Top of Supplied material
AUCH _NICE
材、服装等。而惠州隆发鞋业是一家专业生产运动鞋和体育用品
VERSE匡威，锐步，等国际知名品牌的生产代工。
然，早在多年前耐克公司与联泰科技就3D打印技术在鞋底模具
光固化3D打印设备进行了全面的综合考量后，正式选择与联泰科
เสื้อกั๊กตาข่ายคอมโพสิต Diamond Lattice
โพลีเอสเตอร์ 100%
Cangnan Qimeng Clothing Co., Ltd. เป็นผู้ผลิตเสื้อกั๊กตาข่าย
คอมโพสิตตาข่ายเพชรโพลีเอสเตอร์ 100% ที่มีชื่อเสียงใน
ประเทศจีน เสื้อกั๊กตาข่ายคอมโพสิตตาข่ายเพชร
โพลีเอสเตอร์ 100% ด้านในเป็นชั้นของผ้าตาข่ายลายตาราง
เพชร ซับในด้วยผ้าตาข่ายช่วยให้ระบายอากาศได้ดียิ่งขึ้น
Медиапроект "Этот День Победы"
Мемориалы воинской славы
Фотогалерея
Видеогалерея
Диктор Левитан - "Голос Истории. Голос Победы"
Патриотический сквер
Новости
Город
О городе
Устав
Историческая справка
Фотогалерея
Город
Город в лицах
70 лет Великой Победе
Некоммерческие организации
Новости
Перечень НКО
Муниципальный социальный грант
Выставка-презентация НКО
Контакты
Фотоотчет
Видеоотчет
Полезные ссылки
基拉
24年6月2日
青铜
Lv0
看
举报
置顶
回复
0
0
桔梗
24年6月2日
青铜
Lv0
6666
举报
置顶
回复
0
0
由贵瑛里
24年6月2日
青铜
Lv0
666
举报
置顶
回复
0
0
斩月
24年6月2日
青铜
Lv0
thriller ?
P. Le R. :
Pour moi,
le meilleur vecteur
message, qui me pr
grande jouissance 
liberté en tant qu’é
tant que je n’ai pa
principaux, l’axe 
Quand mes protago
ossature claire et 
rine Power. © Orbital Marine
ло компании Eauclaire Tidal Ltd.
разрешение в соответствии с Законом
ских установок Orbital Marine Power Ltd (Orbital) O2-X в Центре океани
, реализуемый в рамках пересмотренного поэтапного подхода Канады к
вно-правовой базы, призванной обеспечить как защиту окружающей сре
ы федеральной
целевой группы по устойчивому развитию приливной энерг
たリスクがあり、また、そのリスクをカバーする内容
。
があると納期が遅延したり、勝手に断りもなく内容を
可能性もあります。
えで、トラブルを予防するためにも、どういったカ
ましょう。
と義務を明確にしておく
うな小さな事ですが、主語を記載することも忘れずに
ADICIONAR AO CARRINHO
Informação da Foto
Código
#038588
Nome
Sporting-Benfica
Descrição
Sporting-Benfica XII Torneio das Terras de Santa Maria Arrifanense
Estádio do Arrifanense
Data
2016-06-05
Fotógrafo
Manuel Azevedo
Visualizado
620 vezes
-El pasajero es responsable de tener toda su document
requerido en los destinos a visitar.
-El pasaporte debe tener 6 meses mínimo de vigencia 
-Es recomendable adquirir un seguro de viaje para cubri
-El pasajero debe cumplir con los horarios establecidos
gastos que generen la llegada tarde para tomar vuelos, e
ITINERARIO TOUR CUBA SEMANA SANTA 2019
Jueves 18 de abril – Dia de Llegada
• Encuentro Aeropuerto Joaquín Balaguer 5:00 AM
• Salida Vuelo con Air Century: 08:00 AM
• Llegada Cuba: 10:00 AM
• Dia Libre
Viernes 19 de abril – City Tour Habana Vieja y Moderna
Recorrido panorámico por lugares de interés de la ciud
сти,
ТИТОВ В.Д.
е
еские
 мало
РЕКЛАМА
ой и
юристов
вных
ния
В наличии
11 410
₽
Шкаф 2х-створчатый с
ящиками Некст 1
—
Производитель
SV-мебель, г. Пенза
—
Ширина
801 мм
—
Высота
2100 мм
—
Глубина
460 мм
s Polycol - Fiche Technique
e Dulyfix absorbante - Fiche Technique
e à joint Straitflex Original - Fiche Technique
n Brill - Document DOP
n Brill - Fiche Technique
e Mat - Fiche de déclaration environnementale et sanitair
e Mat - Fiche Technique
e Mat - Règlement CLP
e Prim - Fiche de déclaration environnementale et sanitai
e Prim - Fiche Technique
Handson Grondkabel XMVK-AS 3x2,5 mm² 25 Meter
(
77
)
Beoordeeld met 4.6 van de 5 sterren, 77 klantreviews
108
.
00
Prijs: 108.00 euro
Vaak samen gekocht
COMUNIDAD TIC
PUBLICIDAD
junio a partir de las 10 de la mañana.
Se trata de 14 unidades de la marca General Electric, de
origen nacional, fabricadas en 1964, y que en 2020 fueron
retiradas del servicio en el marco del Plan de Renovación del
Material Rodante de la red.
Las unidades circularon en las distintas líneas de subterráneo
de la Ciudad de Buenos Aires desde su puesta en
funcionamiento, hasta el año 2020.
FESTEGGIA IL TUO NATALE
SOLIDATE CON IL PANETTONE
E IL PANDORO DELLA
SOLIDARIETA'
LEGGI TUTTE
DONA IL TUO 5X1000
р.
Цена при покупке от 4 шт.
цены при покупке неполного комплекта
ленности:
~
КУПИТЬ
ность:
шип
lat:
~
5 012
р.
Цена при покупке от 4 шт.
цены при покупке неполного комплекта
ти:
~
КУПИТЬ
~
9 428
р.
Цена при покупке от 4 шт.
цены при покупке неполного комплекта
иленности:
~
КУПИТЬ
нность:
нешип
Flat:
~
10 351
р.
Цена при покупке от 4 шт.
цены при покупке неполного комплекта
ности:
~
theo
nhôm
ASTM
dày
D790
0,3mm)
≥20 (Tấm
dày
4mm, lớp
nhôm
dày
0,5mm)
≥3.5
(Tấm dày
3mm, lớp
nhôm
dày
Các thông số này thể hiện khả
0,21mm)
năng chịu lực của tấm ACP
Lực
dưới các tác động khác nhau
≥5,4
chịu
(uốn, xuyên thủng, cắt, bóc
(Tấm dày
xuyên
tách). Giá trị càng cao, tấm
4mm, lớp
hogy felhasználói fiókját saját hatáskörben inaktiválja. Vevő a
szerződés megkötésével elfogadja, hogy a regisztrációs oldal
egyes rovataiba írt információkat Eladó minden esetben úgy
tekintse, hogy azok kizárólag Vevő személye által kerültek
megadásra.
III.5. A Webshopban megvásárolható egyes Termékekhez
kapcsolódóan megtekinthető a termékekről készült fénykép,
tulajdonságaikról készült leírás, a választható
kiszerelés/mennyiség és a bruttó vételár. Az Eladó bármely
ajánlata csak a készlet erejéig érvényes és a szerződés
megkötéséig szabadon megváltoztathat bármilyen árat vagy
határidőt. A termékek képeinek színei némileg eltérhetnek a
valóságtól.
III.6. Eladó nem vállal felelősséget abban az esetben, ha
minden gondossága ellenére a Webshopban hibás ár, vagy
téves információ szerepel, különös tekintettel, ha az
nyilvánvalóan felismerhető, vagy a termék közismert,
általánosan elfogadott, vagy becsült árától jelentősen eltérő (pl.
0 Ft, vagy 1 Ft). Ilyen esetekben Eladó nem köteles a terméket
Bottom of Supplied material
Extract every line of text from the data above and reproduce each one verbatim, retaining the original order and line breaks.

AUCH _NICE
材、服装等。而惠州隆发鞋业是一家专业生产运动鞋和体育用品
VERSE匡威，锐步，等国际知名品牌的生产代工。
然，早在多年前耐克公司与联泰科技就3D打印技术在鞋底模具
光固化3D打印设备进行了全面的综合考量后，正式选择与联泰科
เสื้อกั๊กตาข่ายคอมโพสิต Diamond Lattice
โพลีเอสเตอร์ 100%
Cangnan Qimeng Clothing Co., Ltd. เป็นผู้ผลิตเสื้อกั๊กตาข่าย
คอมโพสิตตาข่ายเพชรโพลีเอสเตอร์ 100% ที่มีชื่อเสียงใน
ประเทศจีน เสื้อกั๊กตาข่ายคอมโพสิตตาข่ายเพชร
โพลีเอสเตอร์ 100% ด้านในเป็นชั้นของผ้าตาข่ายลายตาราง
เพชร ซับในด้วยผ้าตาข่ายช่วยให้ระบายอากาศได้ดียิ่งขึ้น
Медиапроект "Этот День Победы"
Мемориалы воинской славы
Фотогалерея
Видеогалерея
Диктор Левитан - "Голос Истории. Голос Победы"
Патриотический сквер
Новости
Город
О городе
Устав
Историческая справка
Фотогалерея
Город
Город в лицах
70 лет Великой Победе
Некоммерческие организации
Новости
Перечень НКО
Муниципальный социальный грант
Выставка-презентация НКО
Контакты
Фотоотчет
Видеоотчет
Полезные ссылки
基拉
24年6月2日
青铜
Lv0
看
举报
置顶
回复
0
0
桔梗
24年6月2日
青铜
Lv0
6666
举报
置顶
回复
0
0
由贵瑛里
24年6月2日
青铜
Lv0
666
举报
置顶
回复
0
0
斩月
24年6月2日
青铜
Lv0
thriller ?
P. Le R. :
Pour moi,
le meilleur vecteur
message, qui me pr
grande jouissance 
liberté en tant qu’é
tant que je n’ai pa
principaux, l’axe 
Quand mes protago
ossature claire et 
rine Power. © Orbital Marine
ло компании Eauclaire Tidal Ltd.
разрешение в соответствии с Законом
ских установок Orbital Marine Power Ltd (Orbital) O2-X в Центре океани
, реализуемый в рамках пересмотренного поэтапного подхода Канады к
вно-правовой базы, призванной обеспечить как защиту окружающей сре
ы федеральной
целевой группы по устойчивому развитию приливной энерг
たリスクがあり、また、そのリスクをカバーする内容
。
があると納期が遅延したり、勝手に断りもなく内容を
可能性もあります。
えで、トラブルを予防するためにも、どういったカ
ましょう。
と義務を明確にしておく
うな小さな事ですが、主語を記載することも忘れずに
ADICIONAR AO CARRINHO
Informação da Foto
Código
#038588
Nome
Sporting-Benfica
Descrição
Sporting-Benfica XII Torneio das Terras de Santa Maria Arrifanense
Estádio do Arrifanense
Data
2016-06-05
Fotógrafo
Manuel Azevedo
Visualizado
620 vezes
-El pasajero es responsable de tener toda su document
requerido en los destinos a visitar.
-El pasaporte debe tener 6 meses mínimo de vigencia 
-Es recomendable adquirir un seguro de viaje para cubri
-El pasajero debe cumplir con los horarios establecidos
gastos que generen la llegada tarde para tomar vuelos, e
ITINERARIO TOUR CUBA SEMANA SANTA 2019
Jueves 18 de abril – Dia de Llegada
• Encuentro Aeropuerto Joaquín Balaguer 5:00 AM
• Salida Vuelo con Air Century: 08:00 AM
• Llegada Cuba: 10:00 AM
• Dia Libre
Viernes 19 de abril – City Tour Habana Vieja y Moderna
Recorrido panorámico por lugares de interés de la ciud
сти,
ТИТОВ В.Д.
е
еские
 мало
РЕКЛАМА
ой и
юристов
вных
ния
В наличии
11 410
₽
Шкаф 2х-створчатый с
ящиками Некст 1
—
Производитель
SV-мебель, г. Пенза
—
Ширина
801 мм
—
Высота
2100 мм
—
Глубина
460 мм
s Polycol - Fiche Technique
e Dulyfix absorbante - Fiche Technique
e à joint Straitflex Original - Fiche Technique
n Brill - Document DOP
n Brill - Fiche Technique
e Mat - Fiche de déclaration environnementale et sanitair
e Mat - Fiche Technique
e Mat - Règlement CLP
e Prim - Fiche de déclaration environnementale et sanitai
e Prim - Fiche Technique
Handson Grondkabel XMVK-AS 3x2,5 mm² 25 Meter
(
77
)
Beoordeeld met 4.6 van de 5 sterren, 77 klantreviews
108
.
00
Prijs: 108.00 euro
Vaak samen gekocht
COMUNIDAD TIC
PUBLICIDAD
junio a partir de las 10 de la mañana.
Se trata de 14 unidades de la marca General Electric, de
origen nacional, fabricadas en 1964, y que en 2020 fueron
retiradas del servicio en el marco del Plan de Renovación del
Material Rodante de la red.
Las unidades circularon en las distintas líneas de subterráneo
de la Ciudad de Buenos Aires desde su puesta en
funcionamiento, hasta el año 2020.
FESTEGGIA IL TUO NATALE
SOLIDATE CON IL PANETTONE
E IL PANDORO DELLA
SOLIDARIETA'
LEGGI TUTTE
DONA IL TUO 5X1000
р.
Цена при покупке от 4 шт.
цены при покупке неполного комплекта
ленности:
~
КУПИТЬ
ность:
шип
lat:
~
5 012
р.
Цена при покупке от 4 шт.
цены при покупке неполного комплекта
ти:
~
КУПИТЬ
~
9 428
р.
Цена при покупке от 4 шт.
цены при покупке неполного комплекта
иленности:
~
КУПИТЬ
нность:
нешип
Flat:
~
10 351
р.
Цена при покупке от 4 шт.
цены при покупке неполного комплекта
ности:
~
theo
nhôm
ASTM
dày
D790
0,3mm)
≥20 (Tấm
dày
4mm, lớp
nhôm
dày
0,5mm)
≥3.5
(Tấm dày
3mm, lớp
nhôm
dày
Các thông số này thể hiện khả
0,21mm)
năng chịu lực của tấm ACP
Lực
dưới các tác động khác nhau
≥5,4
chịu
(uốn, xuyên thủng, cắt, bóc
(Tấm dày
xuyên
tách). Giá trị càng cao, tấm
4mm, lớp
hogy felhasználói fiókját saját hatáskörben inaktiválja. Vevő a
szerződés megkötésével elfogadja, hogy a regisztrációs oldal
egyes rovataiba írt információkat Eladó minden esetben úgy
tekintse, hogy azok kizárólag Vevő személye által kerültek
megadásra.
III.5. A Webshopban megvásárolható egyes Termékekhez
kapcsolódóan megtekinthető a termékekről készült fénykép,
tulajdonságaikról készült leírás, a választható
kiszerelés/mennyiség és a bruttó vételár. Az Eladó bármely
ajánlata csak a készlet erejéig érvényes és a szerződés
megkötéséig szabadon megváltoztathat bármilyen árat vagy
határidőt. A termékek képeinek színei némileg eltérhetnek a
valóságtól.
III.6. Eladó nem vállal felelősséget abban az esetben, ha
minden gondossága ellenére a Webshopban hibás ár, vagy
téves információ szerepel, különös tekintettel, ha az
nyilvánvalóan felismerhető, vagy a termék közismert,
általánosan elfogadott, vagy becsült árától jelentősen eltérő (pl.
0 Ft, vagy 1 Ft). Ilyen esetekben Eladó nem köteles a terméket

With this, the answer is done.